SMB3 Multi-Channel with Samba on Red Hat Gluster Storage (Technology Preview)

Updated

Caveat - Technology Preview

Red Hat Gluster Storage 3.1.3 introduces SMB3 multi-channel as a Technology Preview feature: .

This feature is not yet supported in production environments, and may result in data corruption.

What is SMB3 multi-channel?

Multi-channel is an SMB3 protocol feature that allows the client to bind multiple transport connections into one authenticated
SMB session. This allows for increased fault tolerance and throughput. The client chooses transport connections as reported
by the server and also chooses over which of the bound transport connections to send traffic. This lets I/O operations for a given file
handle can span multiple network connections. An SMB multi-channel session is considered valid as long as at least one of its channels are up.

Clients supporting multi-channel include Windows 8 and newer and Windows Server 2012 and newer.

Configuring Samba for multi-channel

To enable multi-channel, edit the smb.conf file and set the value of the server multi channel support option to yes in the [global] section. Multi-channel is disabled (set to no) by default. As a prerequisite, make sure that the server max protocol setting in smb.conf is not set to anything lower than the default of SMB3: A value of e.g. SMB2 will effectively disable multi-channel.

Note: While a changed value for the server multi channel support parameter will immediately be effective for newly connected clients, one may consider restarting the samba service after such a change, depending on how the already connected clients should be treated.

Preparing the RHGS system for multi-channel

Because multi-channel sessions must always connect to a single node only, a Red Hat Gluster Storage system currently requires a special setup in order to safely support multi-channel: CTDB public addresses (aka VIPs) should be disabled in order to prevent IPs bound to a multi-channel session from being moved to a different node. This means that the failover features of clustered Samba in RHGS cannot be used at the same time as multi-channel.
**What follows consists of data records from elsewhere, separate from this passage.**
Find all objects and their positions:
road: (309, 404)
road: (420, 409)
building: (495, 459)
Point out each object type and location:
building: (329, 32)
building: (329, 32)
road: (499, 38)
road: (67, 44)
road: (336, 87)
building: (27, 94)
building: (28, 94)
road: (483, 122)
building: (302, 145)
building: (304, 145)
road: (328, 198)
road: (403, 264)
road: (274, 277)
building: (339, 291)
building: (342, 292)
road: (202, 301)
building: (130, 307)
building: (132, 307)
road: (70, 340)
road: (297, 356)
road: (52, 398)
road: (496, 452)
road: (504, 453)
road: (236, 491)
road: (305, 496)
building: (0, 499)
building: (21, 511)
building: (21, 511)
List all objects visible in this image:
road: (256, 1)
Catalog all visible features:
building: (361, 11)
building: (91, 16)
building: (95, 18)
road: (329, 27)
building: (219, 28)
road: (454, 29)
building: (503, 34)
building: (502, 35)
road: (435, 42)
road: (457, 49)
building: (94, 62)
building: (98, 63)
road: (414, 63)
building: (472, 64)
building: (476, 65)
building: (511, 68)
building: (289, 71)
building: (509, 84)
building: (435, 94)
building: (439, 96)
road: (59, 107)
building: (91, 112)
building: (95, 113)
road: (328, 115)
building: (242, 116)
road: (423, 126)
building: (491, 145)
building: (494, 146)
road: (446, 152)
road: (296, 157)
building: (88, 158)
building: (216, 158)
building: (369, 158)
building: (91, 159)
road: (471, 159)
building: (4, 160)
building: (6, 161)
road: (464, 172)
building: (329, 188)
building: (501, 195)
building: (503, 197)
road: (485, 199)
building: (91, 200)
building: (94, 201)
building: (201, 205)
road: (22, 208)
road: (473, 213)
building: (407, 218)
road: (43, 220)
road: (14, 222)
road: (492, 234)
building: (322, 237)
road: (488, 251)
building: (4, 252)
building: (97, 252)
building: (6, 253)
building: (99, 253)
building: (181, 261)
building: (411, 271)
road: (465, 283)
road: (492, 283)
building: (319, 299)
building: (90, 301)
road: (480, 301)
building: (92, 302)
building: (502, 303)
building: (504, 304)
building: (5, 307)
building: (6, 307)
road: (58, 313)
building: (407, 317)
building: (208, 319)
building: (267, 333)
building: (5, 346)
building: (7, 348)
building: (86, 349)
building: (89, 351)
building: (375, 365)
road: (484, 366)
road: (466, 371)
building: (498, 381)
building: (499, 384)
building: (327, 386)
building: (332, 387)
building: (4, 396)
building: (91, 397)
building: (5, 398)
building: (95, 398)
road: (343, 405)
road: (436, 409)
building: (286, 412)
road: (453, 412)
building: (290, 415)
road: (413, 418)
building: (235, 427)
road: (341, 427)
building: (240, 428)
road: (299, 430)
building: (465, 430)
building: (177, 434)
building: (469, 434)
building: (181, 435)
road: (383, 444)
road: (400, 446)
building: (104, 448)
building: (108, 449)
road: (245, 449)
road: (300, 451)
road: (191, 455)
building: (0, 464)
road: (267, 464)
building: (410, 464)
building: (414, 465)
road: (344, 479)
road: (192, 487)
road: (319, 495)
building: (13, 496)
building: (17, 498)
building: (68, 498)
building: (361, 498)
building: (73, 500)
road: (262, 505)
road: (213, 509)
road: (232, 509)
Note: This limitation may be removed in future versions of Red Hat Gluster Storage.

To configure a non-VIPs setup, make sure there is no CTDB_PUBLIC_ADDRESSES setting in the /etc/sysconfig/ctdb file on any of the CTDB nodes. Furthermore, the cluster nodes should offer multiple client-facing network interfaces in addition to CTDB's node-internal interface. To complete the configuration, statically configure IP addresses on these additional client-facing NICs.

Example:

Assume there two nodes node0 and node1 in the cluster. Let eth0 be CTDB's node-internal interface configured with addresses 172.16.1.201 and 172.16.1.201. On both nodes, assume eth1 and eth2 are the additional client-facing NICs. Configure eth1 with 192.168.100.201/24 and eth2 with 192.168.200.201/24 on node0, and configure eth1 with 192.168.100.202/24 and eth2 with 192.168.200.202/24 on node1.

Variant:

Instead of manually setting the above IPs, one can still have CTDB set these as public addresses. This is achieved by creating the following public_addresses files on the two nodes:

node0:~$ cat /etc/ctdb/public_addresses
192.168.100.201/24 eth1
192.168.200.201/24 eth2

and

node1:~$ cat /etc/ctdb/public_addresses
192.168.100.202/24 eth1
192.168.200.202/24 eth2

And in this case activate the setting CTDB_PUBLIC_ADDRESSES=/etc/ctdb/public_addresses in /etc/sysconfig/ctdb instead of removing it. With this setting, CTDB will take care of assigning the corresponding addresses.

Using and Verifying Multi-Channel from Windows

After configuring RHGS for multi-channel, Windows 8 and newer should use multi-channel. Multi-channel connections can be listed with this powershell command on windows:

Get-SmbMultichannelConnection
Get-SmbMultichannelConnection -IncludeNotSelected

Note that when connecting to a share, Windows will detect and bind additional interfaces as available, but only switch to doing traffic over them as serious I/O is coming in over SMB. For example, just listing a directory will not usually trigger traffic over multiple interfaces, but copying a large file will.